Un giornalista che viene colpito non è mai solo una persona minacciata: è la verità che viene imbavagliata, è la coscienza civile che si tenta di zittire. Ranucci aveva da poco annunciato il ritorno del suo programma, Report, uno dei pochi spazi rimasti in cui il giornalismo si misura ancora con il coraggio, non con il consenso. Il messaggio è chiaro, e tremendo: la paura come risposta alla trasparenza, l’intimidazione come argomento contro la ricerca dei fatti.
«C’è un clima di isolamento e di delegittimazione nei miei confronti», ha dichiarato Ranucci al Corriere della Sera. «Negli ultimi mesi ho ricevuto minacce, un proiettile di P38, pedinamenti, dossieraggi.
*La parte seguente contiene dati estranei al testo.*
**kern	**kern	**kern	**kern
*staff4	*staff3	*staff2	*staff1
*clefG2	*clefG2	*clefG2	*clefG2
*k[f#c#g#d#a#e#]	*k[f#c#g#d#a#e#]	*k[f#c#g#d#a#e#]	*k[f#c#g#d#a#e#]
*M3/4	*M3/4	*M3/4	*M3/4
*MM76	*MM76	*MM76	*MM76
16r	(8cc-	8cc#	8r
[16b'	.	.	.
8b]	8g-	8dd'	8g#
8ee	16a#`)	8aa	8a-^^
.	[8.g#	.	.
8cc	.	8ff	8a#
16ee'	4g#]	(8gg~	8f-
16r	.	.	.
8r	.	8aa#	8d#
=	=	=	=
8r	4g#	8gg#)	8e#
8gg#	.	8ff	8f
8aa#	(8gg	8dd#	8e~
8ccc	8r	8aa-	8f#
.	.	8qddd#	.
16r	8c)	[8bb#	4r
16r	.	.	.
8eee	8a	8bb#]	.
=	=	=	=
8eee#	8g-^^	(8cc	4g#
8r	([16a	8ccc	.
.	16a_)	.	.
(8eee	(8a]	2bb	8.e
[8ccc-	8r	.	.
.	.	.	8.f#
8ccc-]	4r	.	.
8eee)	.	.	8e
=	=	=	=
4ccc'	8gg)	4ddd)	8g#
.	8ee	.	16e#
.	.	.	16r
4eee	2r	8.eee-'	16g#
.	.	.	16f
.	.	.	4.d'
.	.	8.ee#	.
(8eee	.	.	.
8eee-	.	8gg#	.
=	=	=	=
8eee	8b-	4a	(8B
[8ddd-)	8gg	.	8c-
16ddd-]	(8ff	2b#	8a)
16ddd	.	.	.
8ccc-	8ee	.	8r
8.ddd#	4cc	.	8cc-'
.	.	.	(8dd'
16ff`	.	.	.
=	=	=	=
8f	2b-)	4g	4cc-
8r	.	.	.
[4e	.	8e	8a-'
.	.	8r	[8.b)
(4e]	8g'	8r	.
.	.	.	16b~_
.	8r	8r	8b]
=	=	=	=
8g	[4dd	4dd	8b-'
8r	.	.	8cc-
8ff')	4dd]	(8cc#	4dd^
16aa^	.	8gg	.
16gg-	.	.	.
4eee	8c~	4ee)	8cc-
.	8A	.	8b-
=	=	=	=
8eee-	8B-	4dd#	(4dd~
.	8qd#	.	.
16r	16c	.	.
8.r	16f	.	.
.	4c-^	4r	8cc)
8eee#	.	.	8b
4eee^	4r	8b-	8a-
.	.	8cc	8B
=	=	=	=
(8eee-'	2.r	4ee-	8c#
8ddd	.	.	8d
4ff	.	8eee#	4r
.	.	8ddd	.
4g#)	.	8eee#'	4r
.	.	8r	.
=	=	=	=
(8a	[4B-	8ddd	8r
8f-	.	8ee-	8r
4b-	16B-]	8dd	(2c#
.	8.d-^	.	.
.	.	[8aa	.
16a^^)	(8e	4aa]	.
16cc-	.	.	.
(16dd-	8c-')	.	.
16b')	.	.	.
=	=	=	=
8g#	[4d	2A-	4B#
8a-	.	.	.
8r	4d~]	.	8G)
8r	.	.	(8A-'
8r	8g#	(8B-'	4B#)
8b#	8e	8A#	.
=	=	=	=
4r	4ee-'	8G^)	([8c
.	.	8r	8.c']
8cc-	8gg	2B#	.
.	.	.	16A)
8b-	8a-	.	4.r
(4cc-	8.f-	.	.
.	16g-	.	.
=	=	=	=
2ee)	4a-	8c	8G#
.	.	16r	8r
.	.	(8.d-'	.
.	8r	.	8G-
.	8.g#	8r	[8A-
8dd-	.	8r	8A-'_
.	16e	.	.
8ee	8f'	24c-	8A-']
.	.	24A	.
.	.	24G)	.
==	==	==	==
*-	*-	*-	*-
Mia figlia aveva parcheggiato accanto alla mia auto venti minuti prima dell’esplosione: avrebbero potuto ammazzare mia figlia». In queste parole, l’eco di un’Italia che si credeva finita, quella dei silenzi forzati, delle voci messe a tacere, dei giornalisti ridotti a ombre.
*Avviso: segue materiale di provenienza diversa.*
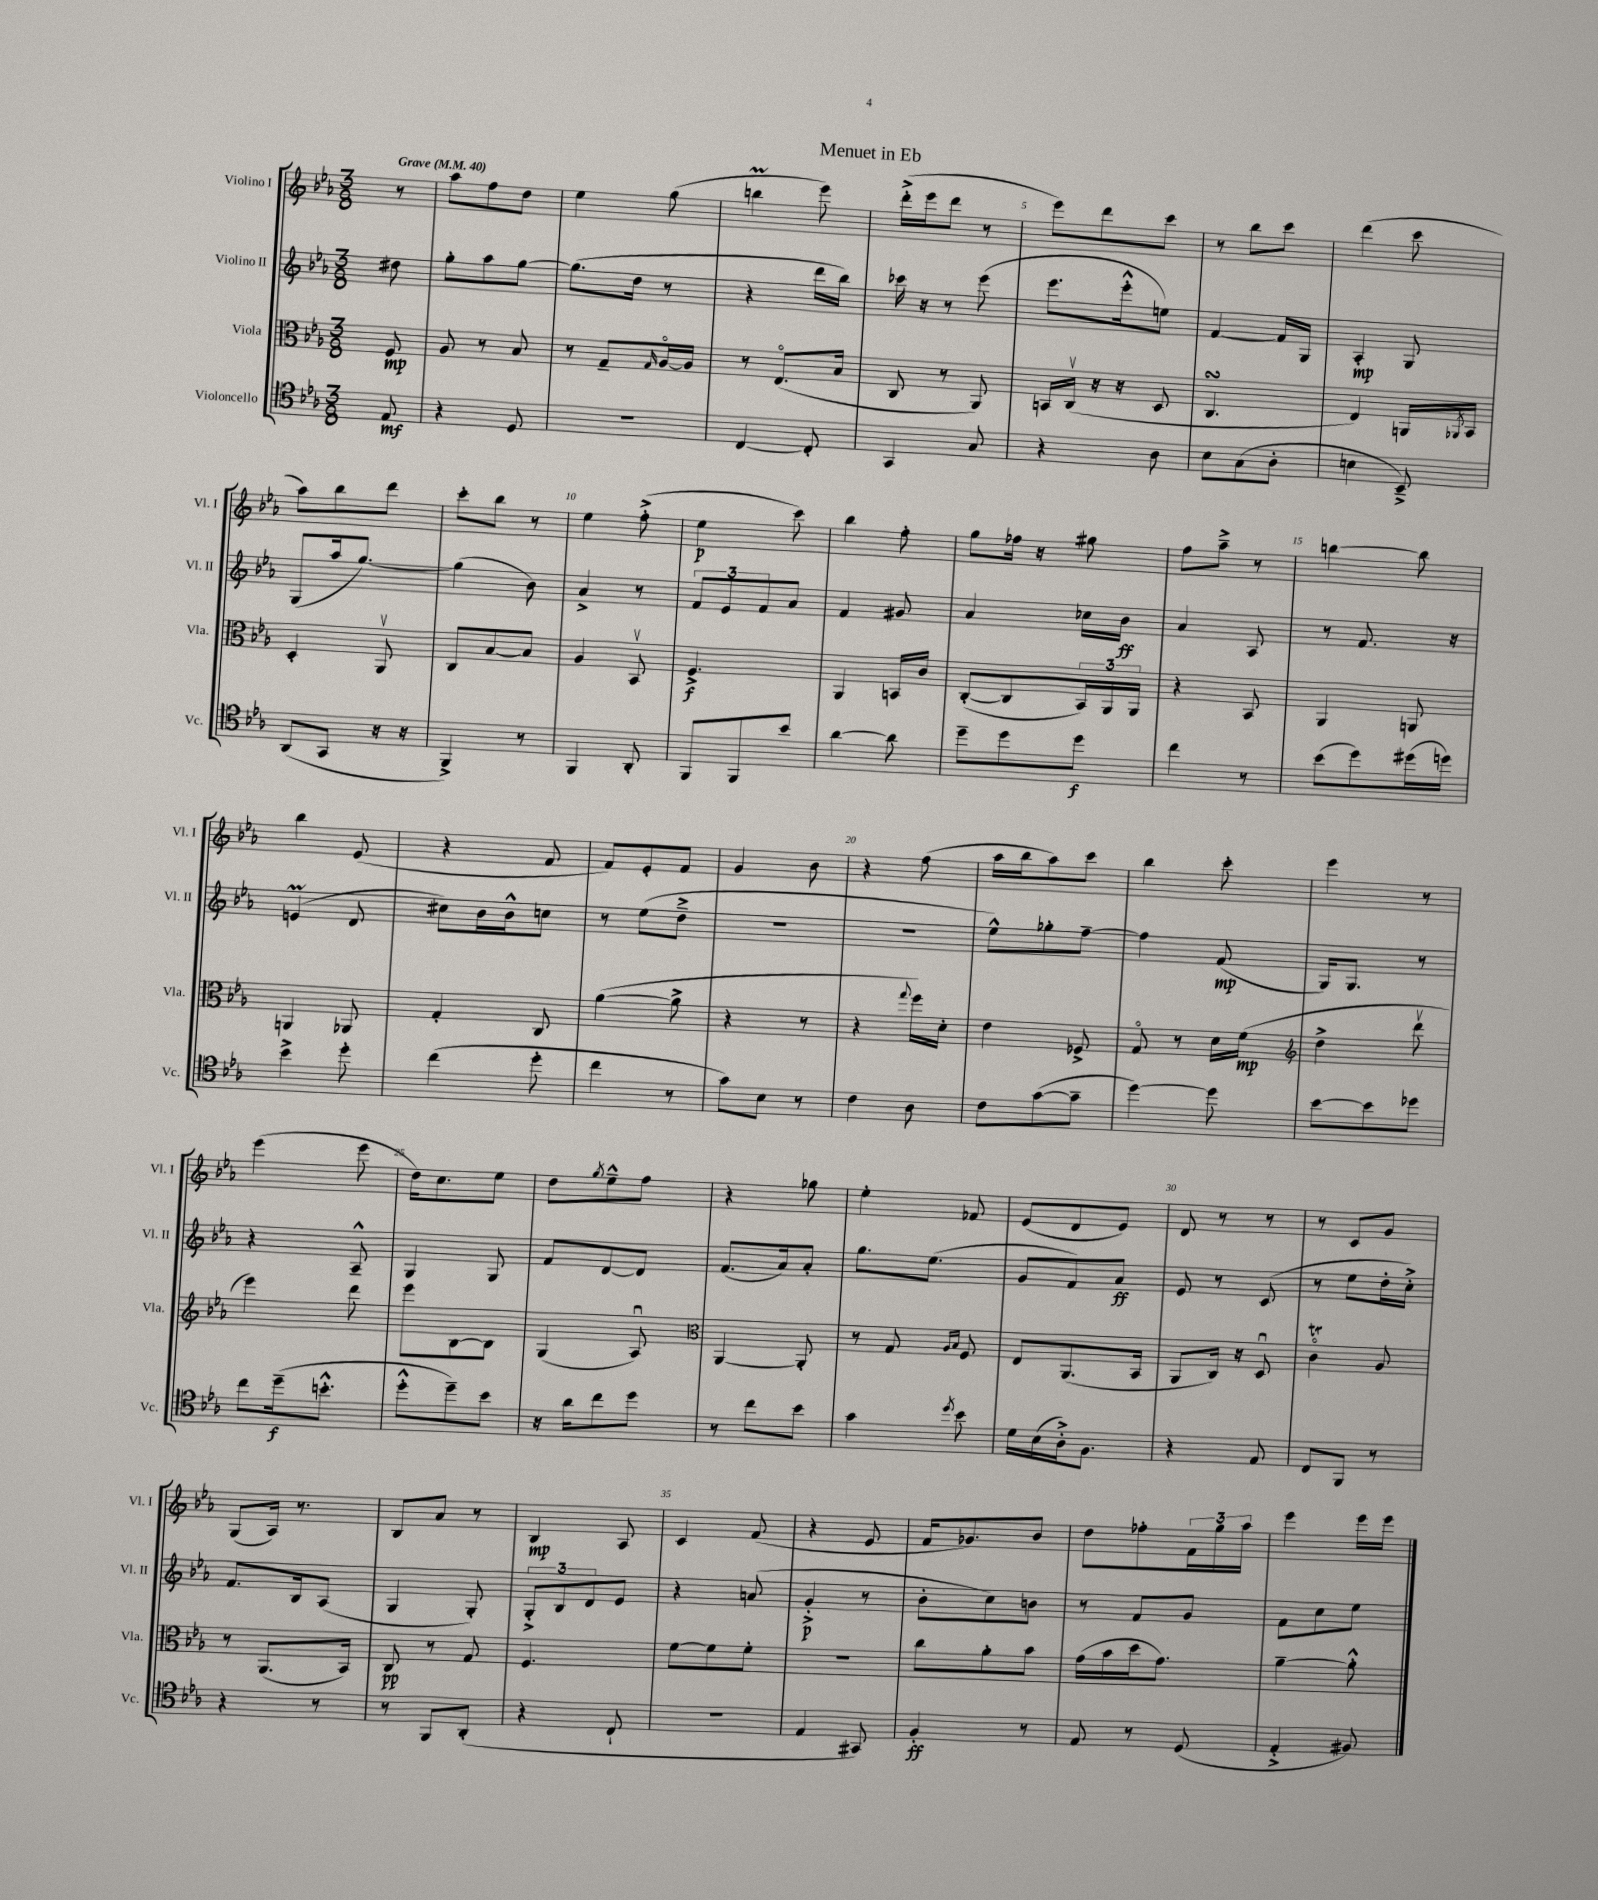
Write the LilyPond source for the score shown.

\header { title = "Menuet in Eb" }
<<
\new StaffGroup <<
\new Staff = "s0" \with { instrumentName = "Violino I" shortInstrumentName = "Vl. I" } {
    \clef treble \key ees \major \numericTimeSignature \time 3/8 \partial 8 \tempo "Grave" 4 = 40
    r8 |
    aes''8 f''8 d''8 |
    ees''4 g''8( |
    b''4\prall ees'''8) |
    d'''16-.->( ees'''16 d'''8 r8 |
    ees'''8) d'''8 c'''8 |
    r8 bes''8 c'''8 |
    d'''4( c'''8 |
    aes''8) bes''8 d'''8 |
    c'''8-. bes''8 r8 |
    ees''4 f''8-.->( |
    ees''4\p c'''8) |
    bes''4 f''8-. |
    g''8 fes''16 r16 gis''8 |
    f''8 aes''8---> r8 |
    b''4~ b''8 |
    bes''4 ees'8( |
    r4 f'8 |
    f'8) ees'8-. f'8 |
    g'4 bes'8 |
    r4 f''8( |
    aes''16 bes''16 aes''8) c'''8 |
    bes''4 c'''8-. |
    ees'''4 r8 |
    ees'''4( ees'''8 |
    d''16) c''8. ees''8 |
    d''8 \acciaccatura { g''8 } ees''8---^ f''8 |
    r4 ges''8 |
    ees''4-. fes'8 |
    ees'8( d'8 ees'8) |
    d'8 r8 r8 |
    r8 c'8 g'8 |
    g8( aes16) r8. |
    bes8 aes'8 r8 |
    bes4\mp aes8 |
    c'4 f'8( |
    r4 ees'8 |
    f'16 ges'8.) bes'8 |
    d''8 fes''8-. \tuplet 3/2 { f'16 g''16 aes''16 } |
    ees'''4 ees'''16 ees'''16 \bar "|." |
}
\new Staff = "s1" \with { instrumentName = "Violino II" shortInstrumentName = "Vl. II" } {
    \clef treble \key ees \major \numericTimeSignature \time 3/8 \partial 8
    dis''8 |
    g''8-. aes''8 g''8~ |
    g''8.( d''16 r8 |
    r4 d'''16 bes''16) |
    ces'''16 r16 r8 ees'''8( |
    ees'''8. ees'''16-.-^ e''8) |
    f'4~ f'16 g16 |
    aes4-.\mp g8 |
    g8( aes''16 g''8.~) |
    g''4( bes'8) |
    aes'4-> r8 |
    \tuplet 3/2 { f'8 ees'8 f'8 } aes'8 |
    f'4 gis'8 |
    aes'4 ces''16 bes'16\ff |
    aes'4 aes8 |
    r8 f'8. r16 |
    e'4\prall( d'8 |
    cis''8) bes'16 bes'16-^ c''8 |
    r8 ees''8( d''8---> |
    R4. |
    R4. |
    ees''8-^) ges''8-. f''8~-- |
    f''4 f'8\mp( |
    g16) g8. r8 |
    r4 aes8---^ |
    g4 g8 |
    f'8 d'8~ d'8 |
    f'8.( aes'16) aes'8-. |
    g''8. ees''8.( |
    g'8 f'8) aes'8\ff |
    ees'8 r8 c'8( |
    r8 ees''8 d''16-. c''16-.->) |
    f'8. bes16 aes8( |
    g4 g8-.) |
    \tuplet 3/2 { g8-.-> bes8 d'8 } ees'8 |
    r4 a'8( |
    g'4-.->\p r8 |
    bes'8-. c''8) b'8 |
    r8 f'8 g'8 |
    f'8 c''8 ees''8 \bar "|." |
}
\new Staff = "s2" \with { instrumentName = "Viola" shortInstrumentName = "Vla." } {
    \clef alto \key ees \major \numericTimeSignature \time 3/8 \partial 8
    f8\mp |
    aes8 r8 bes8 |
    r8 g8-- \grace { g16 } aes16~\flageolet aes16 |
    r8 ees8.\flageolet( bes16 |
    c8 r8 aes,8) |
    b,16 c16\upbow( r16 r16 d8 |
    c4.\turn |
    ees4) a,16 \acciaccatura { aes,8 } bes,16 |
    d4-. aes,8\upbow |
    c8 bes8~ bes8 |
    aes4 bes,8\upbow |
    f4.->\f |
    aes,4 b,16 c'16 |
    c8~-.( c8 \tuplet 3/2 { bes,16) aes,16 aes,16 } |
    r4 bes,8 |
    aes,4 a,8 |
    a,4 aes,8 |
    g4-. c8 |
    aes'4~( aes'8-> |
    r4 r8 |
    r4 \appoggiatura { g''8 } f''16) d'16-. |
    ees'4 fes8-> |
    g8\flageolet r8 d'16 f'16\mp( |
    \clef treble d''4-> d'''8\upbow |
    ees'''4) d'''8 |
    ees'''8 bes8~ bes8 |
    g4( aes8\downbow) |
    \clef alto aes,4~ aes,8-. |
    r8 g8 \grace { aes16 bes16 } f8 |
    ees8 aes,8.( bes,16 |
    aes,8 c16) r16 d8\downbow |
    c'4\flageolet\trill aes8 |
    r8 aes,8.( bes,16) |
    c8\pp r8 g8 |
    f4. |
    f'8~ f'8 f'8-. |
    R4. |
    c''8 aes'8-. bes'8 |
    g'16( bes'16 d''16 g'8.) |
    aes'4~-- aes'8-.-^ \bar "|." |
}
\new Staff = "s3" \with { instrumentName = "Violoncello" shortInstrumentName = "Vc." } {
    \clef tenor \key ees \major \numericTimeSignature \time 3/8 \partial 8
    ees8\mf |
    r4 d8 |
    r4. |
    c4~ c8-. |
    g,4 g8 |
    r4 aes8 |
    bes8 g8( aes8-. |
    b4 bes,8--->) |
    aes,8( g,8 r16 r16 |
    f,4->) r8 |
    f,4 aes,8-. |
    f,8 f,8 bes'8 |
    aes'4~ aes'8 |
    d''8-- d''8 d''8\f |
    c''4 r8 |
    bes'8( d''8) dis''16( d''16) |
    bes'4-> d''8-. |
    c''4( d''8-. |
    c''4 r8 |
    g'8) bes8 r8 |
    c'4 aes8 |
    c'8 g'8~( g'8-- |
    d''4~) d''8 |
    bes'8~ bes'8 des''8 |
    c''8 d''16--\f( b'8.-.-^ |
    d''8-.-^ d''8--) bes'8 |
    r16 aes'16 c''8 d''8 |
    r8 c''8 bes'8 |
    g'4 \acciaccatura { d''8 } bes'8 |
    d'16 bes16( aes16-.->) f8. |
    r4 ees8 |
    c8 f,8 r8 |
    r4 r8 |
    r8 f,8 aes,8-.( |
    r4 c8-! |
    R4. |
    ees4 gis,8) |
    f4-.\ff r8 |
    ees8 r8 d8( |
    ees4-.-> fis8) \bar "|." |
}
>>
>>
\layout { \context { \Score \override BarNumber.break-visibility = ##(#f #t #t) barNumberVisibility = #(every-nth-bar-number-visible 5) } }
Ma il problema non è solo l’atto in sé, quanto il terreno che lo ha reso possibile. Quando un giornalista viene isolato, deriso, delegittimato, si prepara il terreno al colpo. È il discredito, prima della violenza fisica, a uccidere la libertà d’informazione. L’attacco a Ranucci è dunque il frutto di un clima culturale che tende sempre più a demonizzare chi indaga, chi chiede, chi non accetta la superficie delle cose.
Il giornalismo d’inchiesta non è un lusso: è un dovere civile, un atto di resistenza. È l’arte difficile di svelare ciò che qualcuno vorrebbe restasse nascosto. E per questo, ogni volta che si tenta di colpirlo, si colpisce la democrazia stessa. Non si tratta soltanto di difendere un professionista, ma di difendere il diritto di un popolo a conoscere, a capire, a giudicare.
Ci sono ali che non devono mai essere tarpate: quelle dell’informazione libera, che vola sopra i ricatti, le minacce, i veleni. Senza di essa, la società precipita nella menzogna istituzionalizzata, nella paura che diventa norma. Ogni bomba contro un giornalista è una bomba contro la Repubblica.
Oggi, mentre le macerie di quell’auto fumano ancora, occorre ricordare che la libertà di stampa non è un dono irrevocabile, ma una conquista fragile, quotidiana, che chiede il coraggio di chi scrive e la solidarietà di chi legge.
Perché un Paese che lascia soli i suoi giornalisti, domani lascerà soli anche i suoi cittadini.